Page images and the text extracted from them:
-------

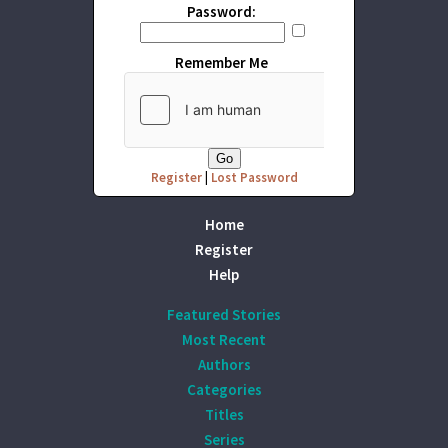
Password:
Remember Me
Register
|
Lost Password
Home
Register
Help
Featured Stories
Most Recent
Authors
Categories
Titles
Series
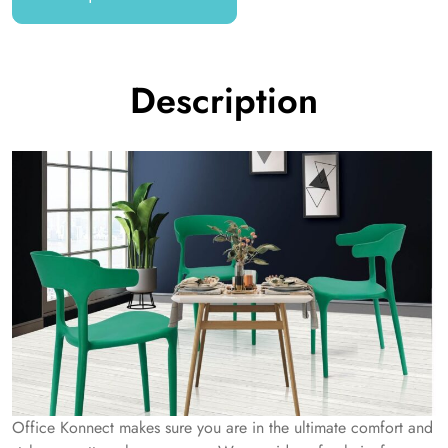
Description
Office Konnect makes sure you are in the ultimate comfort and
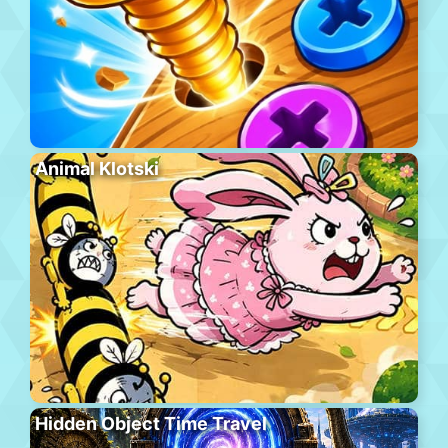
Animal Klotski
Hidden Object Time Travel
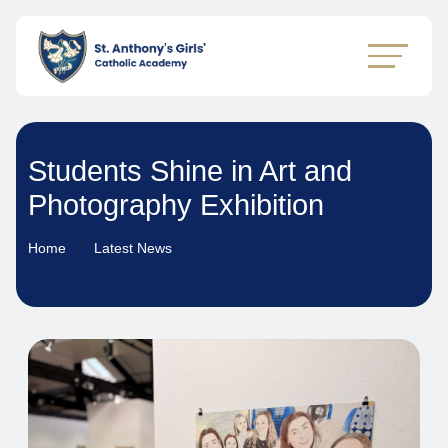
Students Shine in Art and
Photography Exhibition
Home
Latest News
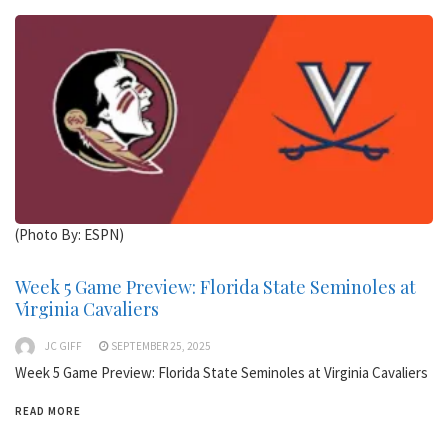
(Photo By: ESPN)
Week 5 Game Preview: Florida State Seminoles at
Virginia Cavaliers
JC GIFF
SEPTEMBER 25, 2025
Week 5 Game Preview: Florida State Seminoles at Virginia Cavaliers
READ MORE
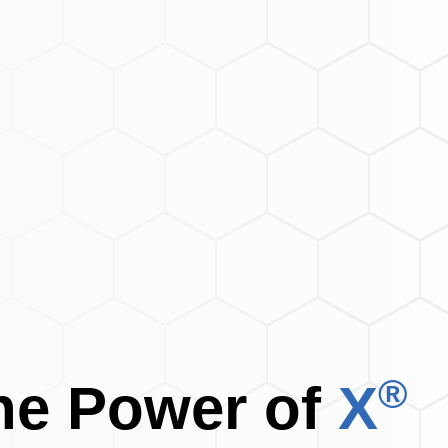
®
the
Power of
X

-------

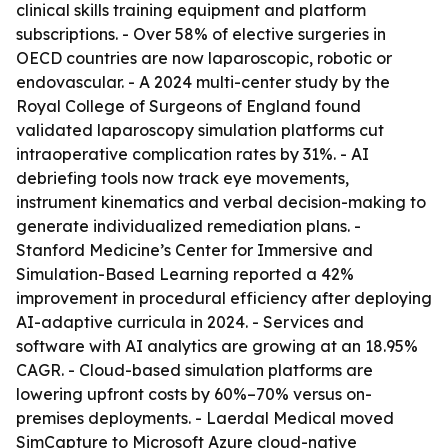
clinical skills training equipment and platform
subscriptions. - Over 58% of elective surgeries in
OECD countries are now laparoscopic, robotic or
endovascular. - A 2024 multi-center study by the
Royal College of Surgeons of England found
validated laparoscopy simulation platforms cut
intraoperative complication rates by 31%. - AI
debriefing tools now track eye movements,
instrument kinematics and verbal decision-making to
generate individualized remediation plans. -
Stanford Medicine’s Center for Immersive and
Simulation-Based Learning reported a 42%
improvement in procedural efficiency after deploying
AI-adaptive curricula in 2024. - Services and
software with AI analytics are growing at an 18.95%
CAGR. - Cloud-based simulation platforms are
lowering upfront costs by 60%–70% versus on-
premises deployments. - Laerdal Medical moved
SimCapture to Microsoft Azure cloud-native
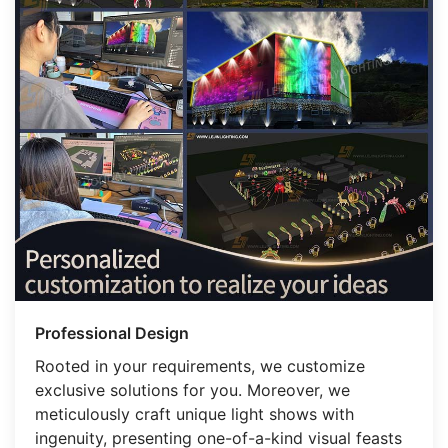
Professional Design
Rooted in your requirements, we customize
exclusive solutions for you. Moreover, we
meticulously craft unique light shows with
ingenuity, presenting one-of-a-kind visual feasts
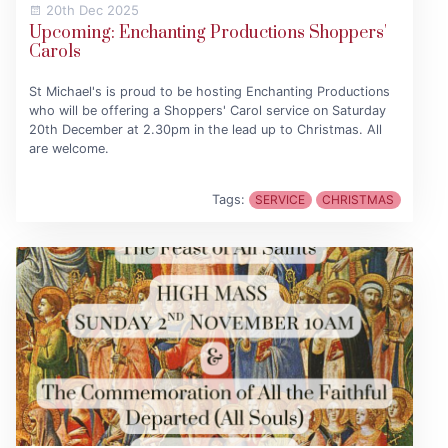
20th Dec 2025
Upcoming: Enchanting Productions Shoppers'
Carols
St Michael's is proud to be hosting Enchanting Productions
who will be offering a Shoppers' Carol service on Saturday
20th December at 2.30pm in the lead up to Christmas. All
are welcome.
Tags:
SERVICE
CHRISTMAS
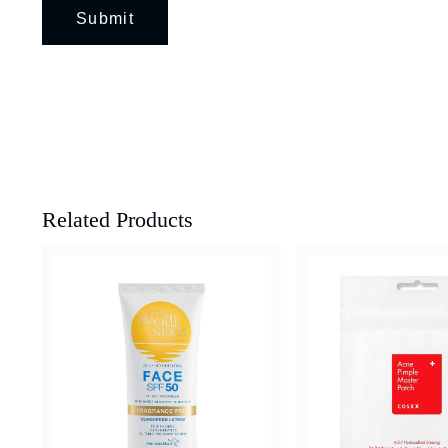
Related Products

-------

■ TASK DIRECTIONS: Please format the part that opens with the line containing "clinical skills training" and closes with the line containing "Stanford Medicine’s Center for Immersive and" as a JSON list of strings, one string per line, skipping any blank lines.

■ OUTPUT OF THE EXERCISE:
[
  "clinical skills training equipment and platform",
  "subscriptions. - Over 58% of elective surgeries in",
  "OECD countries are now laparoscopic, robotic or",
  "endovascular. - A 2024 multi-center study by the",
  "Royal College of Surgeons of England found",
  "validated laparoscopy simulation platforms cut",
  "intraoperative complication rates by 31%. - AI",
  "debriefing tools now track eye movements,",
  "instrument kinematics and verbal decision-making to",
  "generate individualized remediation plans. -",
  "Stanford Medicine’s Center for Immersive and"
]